A global pandemic bringing a complete cessation to all sporting activities came at the worst possible time for Cork who looked odds-on to qualify for another LIDL National League Division 1 final.

“Donegal was the last game Cork completed before everything was shut down,” O’Shea said.

“It was especially disappointing for me because it was my first full year being head coach and I was really enjoying it. In our eyes, we were doing well and things were cooking very nicely. The mood in the camp was very good all year and that’s important.

“Granted, we lost to Donegal but our training session the following Wednesday evening was one of the best we had all year. That was fantastic from my point of view, to see the girls react in such a positive and determined manner.

“They considered it a bad loss to Donegal but I told them it is always a tough ask to travel that long distance up north and we had changed the team around a good bit as well. We went up by bus and played the game in awful weather conditions too.
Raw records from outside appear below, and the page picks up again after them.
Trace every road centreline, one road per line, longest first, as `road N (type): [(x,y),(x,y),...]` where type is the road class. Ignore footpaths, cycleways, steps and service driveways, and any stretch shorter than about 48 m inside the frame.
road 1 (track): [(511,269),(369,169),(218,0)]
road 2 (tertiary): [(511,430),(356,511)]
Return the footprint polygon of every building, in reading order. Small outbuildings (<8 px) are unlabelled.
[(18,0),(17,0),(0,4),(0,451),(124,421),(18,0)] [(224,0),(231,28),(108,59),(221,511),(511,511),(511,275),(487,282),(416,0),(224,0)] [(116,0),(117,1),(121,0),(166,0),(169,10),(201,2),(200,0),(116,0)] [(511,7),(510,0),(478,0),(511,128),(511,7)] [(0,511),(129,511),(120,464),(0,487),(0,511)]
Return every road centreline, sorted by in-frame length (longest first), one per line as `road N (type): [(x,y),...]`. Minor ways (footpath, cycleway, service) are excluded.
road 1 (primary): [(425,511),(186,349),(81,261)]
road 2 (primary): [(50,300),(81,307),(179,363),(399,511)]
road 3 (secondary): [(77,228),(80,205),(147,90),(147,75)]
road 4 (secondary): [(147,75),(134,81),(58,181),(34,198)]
“They were still very upset but, as a coach, I wasn’t because it was not Cork’s goal to win every single match we played this year. Ideally, you strive for that but the reality is every team suffers setbacks along the way. 

"Our goal was to improve on certain factors during the league and we were achieving that with each passing fixture. It was made clear to the squad that although we should be disappointed with the result, you have to put it behind you and understand you always learn more from a loss than a win.” 

An abrupt end to the season was not what O’Shea wanted. Yet, the importance of making a full recovery from Covid-19 means the Cork coach has a lot to be thankful for.

O’Shea is adamant no sporting events should be sanctioned for the remainder of the year or beyond until it is safe to do so.

“I’ve given this a lot of thought but have decided to stop guessing about if and when we will see action again this year.

“It is very simple. No championship or competition should go ahead until there is 0% risk factor involved. There is no way the GAA or LGFA can guarantee that right now or in the near future. So, it is too much of a risk.

“There are elderly people dying in hospitals here in Cork and their families cannot say goodbye to them or be at their graveside when they are being buried. If not playing football, hurling or whatever sport can stop one person from contracting the virus and dying then it is a no-brainer for me. 

"Pull the plug on sport. No contact minimises the risk of a person catching Covid-19.” 

As well as GAA, O'Shea was a noted soccer keeper with Castleview. Picture: Eddie O'Hare
As well as GAA, O'Shea was a noted soccer keeper with Castleview. Picture: Eddie O'Hare

It is an old adage but a true one that players just want to play. You cannot blame individuals for wanting to get back out on the training pitch during the current pandemic but not at the risk of infecting a fellow team mate or opponent. 

“I’d be the same if I was a player, I’d be itching to get back out there,” O’Shea admitted.

“I know exactly what getting the virus is like. The fact is that I was stuck in the house and had to self-isolate. Even if I wanted to leave the house I couldn’t because I was physically drained.

“I had a temperature and fever for 12 hours of each day. Sleep was a non-runner and the fever was playing tricks with my mind so I just couldn’t settle no matter how hard I tried. I couldn’t sleep at all.

“Physically, I found two weeks of isolation incredibly tough going but what choice did I have? Then, the government brought in travel restrictions but thankfully, I have since been able to carry out emergency jobs as an electrical contractor on a couple of occasions.

“I’m very thankful because things could have been a lot worse. I could have had to go to hospital or even lost a relative to the virus. Because of all that, I don’t see how anyone could go back playing until it was absolutely safe to do so.”